Stored items:
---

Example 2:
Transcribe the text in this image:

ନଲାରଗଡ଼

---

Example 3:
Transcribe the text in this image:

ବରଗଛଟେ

• [Task details]:
Repeat every record, exactly as written.

• [Response below]:
---

Example 2:
Transcribe the text in this image:

ନଲାରଗଡ଼

---

Example 3:
Transcribe the text in this image:

ବରଗଛଟେ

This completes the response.